Data items:
--- START ---

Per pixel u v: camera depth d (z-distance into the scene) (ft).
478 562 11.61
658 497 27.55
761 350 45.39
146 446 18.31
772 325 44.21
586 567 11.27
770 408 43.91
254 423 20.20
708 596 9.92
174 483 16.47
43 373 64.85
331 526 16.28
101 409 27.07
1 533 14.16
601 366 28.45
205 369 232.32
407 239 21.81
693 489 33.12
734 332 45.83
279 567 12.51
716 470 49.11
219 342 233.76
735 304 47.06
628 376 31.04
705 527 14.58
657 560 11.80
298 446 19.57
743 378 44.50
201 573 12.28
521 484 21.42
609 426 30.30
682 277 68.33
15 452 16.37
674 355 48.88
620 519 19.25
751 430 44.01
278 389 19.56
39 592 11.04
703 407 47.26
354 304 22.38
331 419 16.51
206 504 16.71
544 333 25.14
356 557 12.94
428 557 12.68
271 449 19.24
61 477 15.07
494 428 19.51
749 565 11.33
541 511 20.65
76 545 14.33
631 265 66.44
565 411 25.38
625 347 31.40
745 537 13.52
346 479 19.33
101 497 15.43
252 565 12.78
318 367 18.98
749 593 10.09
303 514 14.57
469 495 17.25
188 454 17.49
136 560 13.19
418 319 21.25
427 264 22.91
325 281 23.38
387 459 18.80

--- END ---

§ **Problem statement**: The data above needs to be given again exactly, with no line left out.

§ **Response to the task**:
Per pixel u v: camera depth d (z-distance into the scene) (ft).
478 562 11.61
658 497 27.55
761 350 45.39
146 446 18.31
772 325 44.21
586 567 11.27
770 408 43.91
254 423 20.20
708 596 9.92
174 483 16.47
43 373 64.85
331 526 16.28
101 409 27.07
1 533 14.16
601 366 28.45
205 369 232.32
407 239 21.81
693 489 33.12
734 332 45.83
279 567 12.51
716 470 49.11
219 342 233.76
735 304 47.06
628 376 31.04
705 527 14.58
657 560 11.80
298 446 19.57
743 378 44.50
201 573 12.28
521 484 21.42
609 426 30.30
682 277 68.33
15 452 16.37
674 355 48.88
620 519 19.25
751 430 44.01
278 389 19.56
39 592 11.04
703 407 47.26
354 304 22.38
331 419 16.51
206 504 16.71
544 333 25.14
356 557 12.94
428 557 12.68
271 449 19.24
61 477 15.07
494 428 19.51
749 565 11.33
541 511 20.65
76 545 14.33
631 265 66.44
565 411 25.38
625 347 31.40
745 537 13.52
346 479 19.33
101 497 15.43
252 565 12.78
318 367 18.98
749 593 10.09
303 514 14.57
469 495 17.25
188 454 17.49
136 560 13.19
418 319 21.25
427 264 22.91
325 281 23.38
387 459 18.80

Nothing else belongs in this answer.